#### Excerpt to read:
Start of Block
As to the threshold question, the Court finds that the State Department did not have the right to control the means and manner of the workers' performance. An employer controls the means and manner of an employee's performance if that employer can control and direct "the result to be achieved ... [and] the details by which that result is achieved." Redd, 232 F.3d at 938 (internal quotation marks omitted). Based on the information provided by the parties, the State Department did neither. Although the State Department provided each contractor with a Task Order or a Statement of Work, which established expectations about what tasks were to be completed and what was necessary to complete them, each document also explained, with specificity, the duties or responsibilities that were assigned to the contractors. Benson Decl. Exs. 1.1, 1.2 1.3.2 Moreover, even though the State Department provided supervisors or task managers to each project, each contractor also provided an on-site project manager to supervise its own employees. Benson Decl. ¶¶ 6, 13, 20. Thus, even if the State Department retained control over the companies with whom it contracted, it did not control the contractors' employees, nor did it evaluate the performances of those employees. Benson Decl. ¶¶ 9, 16, 23. Accordingly, the Court concludes that the State Department did not control the means and manner of the plaintiffs' work, and therefore the plaintiffs were not employees, within the meaning of Title VII.
End of Block
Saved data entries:
Start of Block
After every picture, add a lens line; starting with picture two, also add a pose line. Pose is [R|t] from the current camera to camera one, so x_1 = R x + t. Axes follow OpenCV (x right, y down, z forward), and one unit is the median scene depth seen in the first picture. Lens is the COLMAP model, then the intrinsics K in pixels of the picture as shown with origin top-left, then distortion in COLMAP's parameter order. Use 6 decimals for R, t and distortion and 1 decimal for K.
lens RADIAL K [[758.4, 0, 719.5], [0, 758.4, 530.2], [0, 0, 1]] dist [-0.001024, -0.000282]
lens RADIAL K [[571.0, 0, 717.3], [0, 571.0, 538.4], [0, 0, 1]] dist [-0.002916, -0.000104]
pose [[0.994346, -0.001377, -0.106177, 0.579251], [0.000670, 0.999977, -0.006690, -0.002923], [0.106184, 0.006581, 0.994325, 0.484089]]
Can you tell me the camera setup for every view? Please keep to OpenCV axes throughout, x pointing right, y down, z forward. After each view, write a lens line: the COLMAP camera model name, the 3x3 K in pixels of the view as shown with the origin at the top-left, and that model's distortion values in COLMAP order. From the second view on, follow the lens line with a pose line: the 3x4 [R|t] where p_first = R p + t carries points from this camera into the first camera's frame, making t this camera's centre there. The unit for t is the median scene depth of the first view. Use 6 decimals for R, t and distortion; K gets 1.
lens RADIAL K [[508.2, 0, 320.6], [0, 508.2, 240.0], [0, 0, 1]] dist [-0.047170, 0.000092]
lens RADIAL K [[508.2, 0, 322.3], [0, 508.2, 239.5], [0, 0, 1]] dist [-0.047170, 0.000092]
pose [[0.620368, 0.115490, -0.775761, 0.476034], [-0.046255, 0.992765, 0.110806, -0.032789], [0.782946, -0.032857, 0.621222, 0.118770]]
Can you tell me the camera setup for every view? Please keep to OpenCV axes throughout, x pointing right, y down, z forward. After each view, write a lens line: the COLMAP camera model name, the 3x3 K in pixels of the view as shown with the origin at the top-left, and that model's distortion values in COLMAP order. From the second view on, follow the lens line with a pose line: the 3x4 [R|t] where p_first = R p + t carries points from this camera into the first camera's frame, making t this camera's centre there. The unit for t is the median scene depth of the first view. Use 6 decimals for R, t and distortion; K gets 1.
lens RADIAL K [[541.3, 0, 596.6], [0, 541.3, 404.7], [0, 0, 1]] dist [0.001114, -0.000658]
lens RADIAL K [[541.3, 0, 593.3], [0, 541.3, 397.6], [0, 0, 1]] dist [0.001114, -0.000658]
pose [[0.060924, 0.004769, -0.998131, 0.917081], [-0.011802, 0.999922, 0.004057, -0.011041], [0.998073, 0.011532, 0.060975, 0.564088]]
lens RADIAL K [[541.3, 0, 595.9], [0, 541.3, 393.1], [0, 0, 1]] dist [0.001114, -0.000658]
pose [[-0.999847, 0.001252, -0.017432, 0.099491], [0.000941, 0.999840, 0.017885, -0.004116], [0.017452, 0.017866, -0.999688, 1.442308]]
End of Block
#### Work instructions:
1. In the court opinion excerpt on Title VII employee status, who supervised each contractor's employees on site?
2. Extend the court opinion excerpt on Title VII employee status, starting after its final sentence.

#### Answer section:
1. An on-site project manager provided by each contractor supervised its own employees.

2.
A consideration of the factors outlined in Redd additionally supports the conclusion that the plaintiffs were not employees of the State Department. First, the facts do not support a conclusion that the parties intended the plaintiffs to be employees of the State Department. In the complaint each plaintiff alleges that he was employed by a government contractor and assigned to work at the State Department. Am. Compl at 3.3 Moreover, there were no employment contracts between the State Department and the plaintiffs, and a fair reading of the documents that establish the relationship between the State Department and the contractors does not demonstrate that an employer-employee relationship was created between the State Department and the contractors' personnel.4 Therefore, there is no support for the contention that the State Department intended to create an employer-employee relationship with the plaintiffs. Accordingly, this factor weighs in favor of treating the plaintiffs as independent contractors.

Second, the facts support a conclusion that contracting out the systems work was a justifiable and prudent business decision. In making this determination, the Court must consider whether the State Department was required to supervise the contractors' work, whether the work required special skills, and whether the work is an integral part of the client's business. Redd, 232 F.3d at 939. The Court recognizes that the various computer-related tasks contracted for by the State Department require technical skills. Moreover, it is apparent from the record that State Department employees provided some supervisory role to these plaintiffs. Bryant Decl. ¶ 4; Starvatow Decl. ¶¶ 3, 5; Mathew Decl. ¶ 4. But, it is not unreasonable for the State Department to supervise contractors, and thus their employees, who are supporting the work of the Bureau of Consular Affairs. Moreover, the technical services provided by the contractors are "not...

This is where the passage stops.